GIVEN RECORDS:
*** Begin section ***

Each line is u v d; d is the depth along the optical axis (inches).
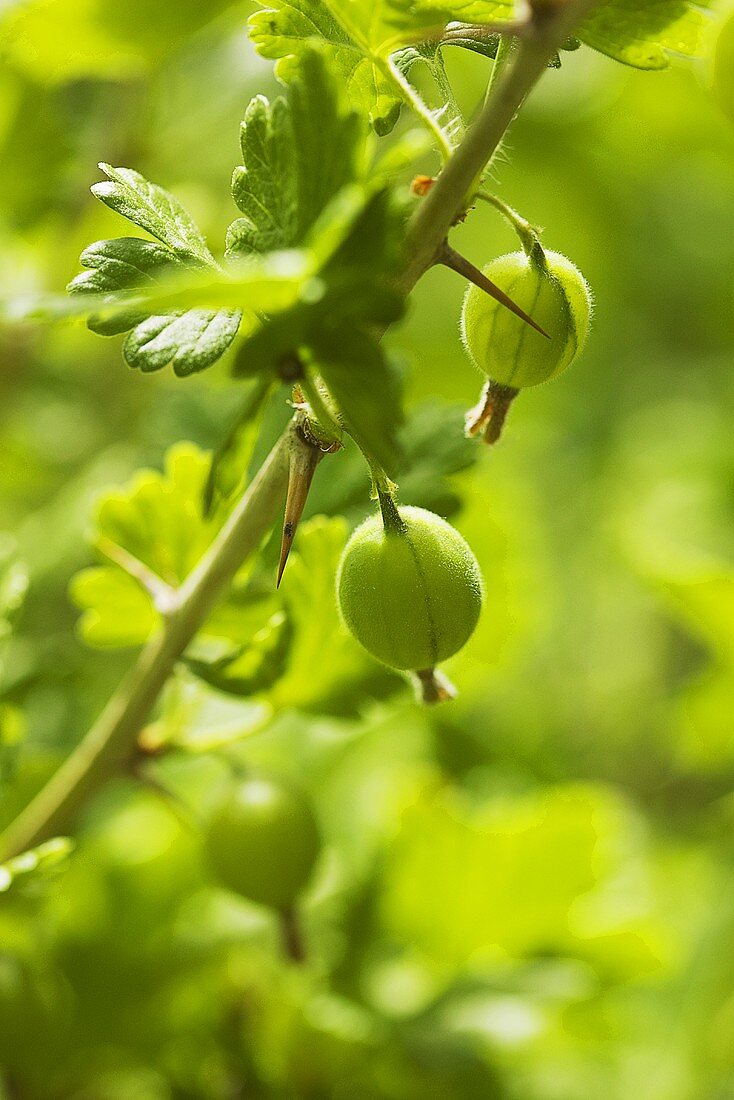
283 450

*** End section ***
*** Begin section ***

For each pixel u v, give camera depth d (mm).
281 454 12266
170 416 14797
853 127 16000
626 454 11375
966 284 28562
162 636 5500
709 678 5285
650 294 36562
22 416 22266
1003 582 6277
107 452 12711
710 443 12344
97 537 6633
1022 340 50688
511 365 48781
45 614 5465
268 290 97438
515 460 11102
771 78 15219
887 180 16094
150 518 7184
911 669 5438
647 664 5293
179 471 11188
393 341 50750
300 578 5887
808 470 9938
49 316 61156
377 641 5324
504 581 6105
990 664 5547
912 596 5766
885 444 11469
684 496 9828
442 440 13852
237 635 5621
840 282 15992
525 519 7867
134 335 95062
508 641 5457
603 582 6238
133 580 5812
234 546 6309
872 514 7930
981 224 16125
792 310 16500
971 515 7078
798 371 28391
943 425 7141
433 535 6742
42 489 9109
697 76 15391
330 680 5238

*** End section ***
*** Begin section ***

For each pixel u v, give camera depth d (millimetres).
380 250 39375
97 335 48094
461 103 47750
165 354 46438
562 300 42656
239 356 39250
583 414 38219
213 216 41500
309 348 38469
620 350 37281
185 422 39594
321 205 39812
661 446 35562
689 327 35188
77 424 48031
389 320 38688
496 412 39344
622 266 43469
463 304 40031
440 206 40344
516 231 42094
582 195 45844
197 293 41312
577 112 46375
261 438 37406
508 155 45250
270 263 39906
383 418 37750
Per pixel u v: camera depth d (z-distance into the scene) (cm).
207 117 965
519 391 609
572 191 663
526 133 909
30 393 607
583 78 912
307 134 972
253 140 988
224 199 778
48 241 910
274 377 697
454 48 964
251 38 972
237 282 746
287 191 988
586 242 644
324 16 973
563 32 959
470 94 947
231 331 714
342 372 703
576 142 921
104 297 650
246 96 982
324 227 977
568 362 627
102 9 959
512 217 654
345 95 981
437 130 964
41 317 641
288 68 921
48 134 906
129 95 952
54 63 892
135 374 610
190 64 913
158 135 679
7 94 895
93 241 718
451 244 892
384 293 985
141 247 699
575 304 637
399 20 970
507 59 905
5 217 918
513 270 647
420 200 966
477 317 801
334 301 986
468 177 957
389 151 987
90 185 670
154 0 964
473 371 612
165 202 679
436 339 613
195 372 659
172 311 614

*** End section ***

TASK INSTRUCTIONS: Within the material above, extract exactly the lines that start at the line containing "468 177 957" and stop after the line containing "172 311 614", and only those.

WRITTEN ANSWER:
468 177 957
389 151 987
90 185 670
154 0 964
473 371 612
165 202 679
436 339 613
195 372 659
172 311 614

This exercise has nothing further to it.